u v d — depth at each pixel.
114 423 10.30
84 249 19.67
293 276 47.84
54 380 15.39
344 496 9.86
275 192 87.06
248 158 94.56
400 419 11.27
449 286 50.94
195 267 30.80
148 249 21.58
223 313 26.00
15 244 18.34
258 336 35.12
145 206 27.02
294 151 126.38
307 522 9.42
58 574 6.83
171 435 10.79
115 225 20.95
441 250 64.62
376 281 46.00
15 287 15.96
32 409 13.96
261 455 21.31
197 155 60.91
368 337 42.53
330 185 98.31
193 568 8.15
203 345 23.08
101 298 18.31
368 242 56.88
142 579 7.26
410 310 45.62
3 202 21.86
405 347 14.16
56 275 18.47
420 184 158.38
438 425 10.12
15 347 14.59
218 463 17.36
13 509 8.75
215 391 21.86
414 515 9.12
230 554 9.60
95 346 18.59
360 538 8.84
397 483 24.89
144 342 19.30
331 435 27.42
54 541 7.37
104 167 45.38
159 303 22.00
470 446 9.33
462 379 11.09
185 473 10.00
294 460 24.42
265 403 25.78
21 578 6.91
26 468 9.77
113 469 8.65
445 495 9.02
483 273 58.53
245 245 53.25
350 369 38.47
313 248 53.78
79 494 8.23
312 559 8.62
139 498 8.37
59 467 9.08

=-=-=

Prompt
Reproduce exactly, with nothing added, the lines from the one that contains "95 346 18.59" to the end of the data.

Your solution
95 346 18.59
360 538 8.84
397 483 24.89
144 342 19.30
331 435 27.42
54 541 7.37
104 167 45.38
159 303 22.00
470 446 9.33
462 379 11.09
185 473 10.00
294 460 24.42
265 403 25.78
21 578 6.91
26 468 9.77
113 469 8.65
445 495 9.02
483 273 58.53
245 245 53.25
350 369 38.47
313 248 53.78
79 494 8.23
312 559 8.62
139 498 8.37
59 467 9.08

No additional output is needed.